Il y aurait donc des concept nés finis et d’autres nés à bricoler.
(Dans les domaines concernant l’humain-humain, tel celui de la médecine, les concepts ne peuvent que naître à bricoler il me semble)
Là-dessus s’ajoute une habitude, probablement née de la confrontation au dogmatisme du Livre, qui aura poussé les Européens qu’il agaçait à n’exposer que leur produit fini et à dissimuler leurs essais et échecs. Ils auront constamment joué les Prométhée capables de faire surgir le machin fini ex nihilo. Très peu d’inventeurs et de découvreurs ont concédé s’être inspirés des camarades. Ils ont le plus souvent adopté le biais de la correction. « Je ne m’inspire pas des copains, je les corrige »

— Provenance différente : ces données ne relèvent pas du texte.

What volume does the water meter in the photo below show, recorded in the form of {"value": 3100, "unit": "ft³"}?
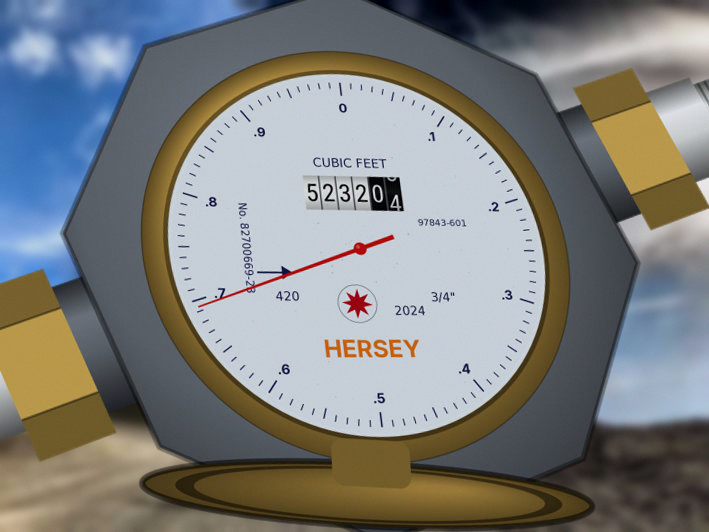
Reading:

La nobélisation n’arrangeant pas cette manie.
Ici, chacun commence son installation par un magistral « Il se trompe, il a tort »
Ici, on bricole, évidemment qu’on bricole, mais dans sa cave.

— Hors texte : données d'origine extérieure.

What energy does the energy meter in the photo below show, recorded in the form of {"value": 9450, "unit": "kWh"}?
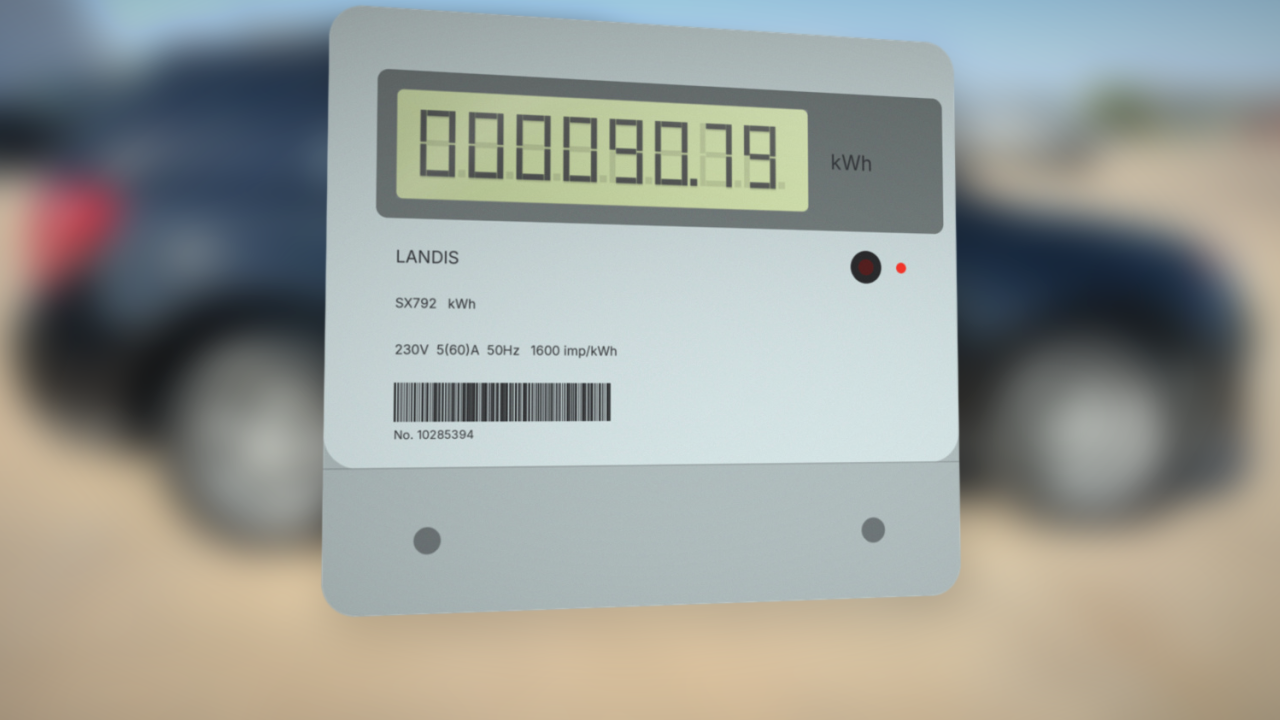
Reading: {"value": 90.79, "unit": "kWh"}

Ici on dénie le bricolage et c’est dommage.
Ainsi, nos inventions parcourent-elles régulièrement le chemin cave - salon - grenier. Alors qu’ailleurs, on explore dans la rue. Il y a des peuples sans caves et dont l’atelier est la rue. Il va sans dire qu’ils ne versent alors pas dans l’élitisme par le prométhéisme.
Mon propos, sur ce papier de Dany, est de dire que l’Ecole dissimule ce fait aux étudiants et que ça les conduit à ne croire qu’au surgissement du PAC.
« Soit t’as tout de suite tout le bidule en tête et ça le fait, soit laisse béton »
Je crois que cette manière de voir les choses a produit énormément d’avatars absurdes. Dont le fait que pour réaliser un film, il faille commencer par séduire un comédien connu
(Les roquettes, réservoirs supplémentaires et autres bombes, on aura certainement envisagé de les placer au-dessus des ailes, mais de même que pour le train d’atterissage, on aura assez vite convenu que c’est moins pratique. Lorsqu’une aile ne vole que très vite, on en vient même à la rendre plus épaisse en intrados qu’en extrados)
****Enfin, je partage tout-à-fait votre point de vue sur les bouts de ficelle... mais ils n’ont rien à faire dans la science avérée... ils ont juste à intervenir dans la réflexion !****
Nous voilà rendus.
Il y a la science avérée et, pour parvenir à l’établir, il aura fallu procéder de bricolages et de ficelles (dont celles des indispensables mesures de vérification). C’est cela qu’il faudrait dire aux étudiants afin qu’ils se remettent à tenter des explorations, à fabriquer de nouvelles boîtes à savon sans honte ni complexes.
Merci pour cette agréable discussion, Alain.